Le chaos n’est pour autant pas évité. Il est complet et l’incompétence au sommet de l’Etat est à son comble. Curieusement, face au drame que vit le peuple centrafricain, Michel Djotodia a pour toute réponse, un discours et une attitude plutôt déroutants. A lire Yannick Nalimo, qui lui prête, les propos ci-dessous dans LA NOUVELLE CENTRAFRIQUE, on ne peut qu’être ahuri, sinon révolté, de l’étourderie politique de Djotodia dans le contexte historique actuel de la république centrafricaine.  Michel Djotodia, Président de la République Centrafricaine déclare, pèle-mêle, à qui veut l’entendre :

« Je voudrais rassurer la communauté internationale car tout le monde est préoccupé par l’insécurité qui règne en République Centrafricaine, je le suis moi aussi. Je me dois d’écouter la population qui souffre, je veux rétablir l’ordre et la paix ».

« Les forces vives qui m’ont porté au pouvoir doivent regagner leurs bases et je les en remercie, car ils ont fait du bon travail ».

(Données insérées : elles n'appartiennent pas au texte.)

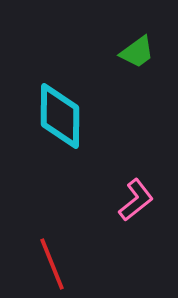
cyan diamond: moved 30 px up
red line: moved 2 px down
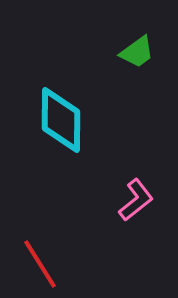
cyan diamond: moved 1 px right, 4 px down
red line: moved 12 px left; rotated 10 degrees counterclockwise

« Je suis un Chef d’Etat responsable».

« Je ne m’enfermerai pas dans une tour d’ivoire. Je veux aller rencontrer la population et je serais à son écoute ». Par ce que « tout doit changer »

Dans un discours qu’il ponctue par  un final : « Que Dieu bénisse la Centrafrique »

Je ne suis pas centrafricain, certes. Mais qu’on ne m’accuse pas d’ingérence ou de fouine importune dans les affaires d’un Etat qui n’est pas le mien. Car je suis, après tout, de l’Afrique centrale et reste persuadé que le proverbe africain « quand la maison du voisin brûle … »  n’est pas une simple anecdote. Aussi, j’invite la communauté internationale (un concept flou), si lente à voler au secours des peuples en danger d’extermination, à bien soupeser l’incurie et l’irresponsabilité des apprentis politiciens de tout bord, à l’instar d’un Michel Djotodia et à l’aider à s’en aller. Après … le pouvoir au bout du fusil, voici venu aussi pour lui, le temps des … déboires au bout du fusil. J’aimerais, pour cela, pouvoir compter sur des propos de certains mentors de cette fameuse communauté internationale :

François Hollande  (Président de la France) : « On ne peut pas laisser en place un président qui n’a rien pu faire et qui a même laissé faire ».

Samantha Power ( ambassadeur américain à l’ONU ) en direction des hommes forts actuels de Bangui :  « Les gens puissants n’aiment généralement pas abandonner le pouvoir. Je pense que c’est probablement bien votre cas, et c’est aussi le mien. Il est extrêmement important que ces gens puissants, le président Djotodia, le Premier ministre et le président du conseil, acceptent de quitter le pouvoir dès que ces élections se produiront et ils ont convenu de tenir ces élections au plus tard en février 2015.« 

Déjà, en écho sur rfi, l’invite de Idriss Deby, Chef d’Etat du Tchad, considéré par beaucoup comme le principal mentor de la prise de pouvoir de Michel Djotodia à Bangui, au peuple centrafricain à ne pas confondre les mercenaires tchadiens qui ont accompagné Djotodia dans la conquête du pouvoir et les troupes tchadiennes de la Misca, est de bonne augure. De tels propos de la bouche d’un Idriss Deby sonnent comme un véritable désaveu de l’actuelle « homme faible » de Bangui.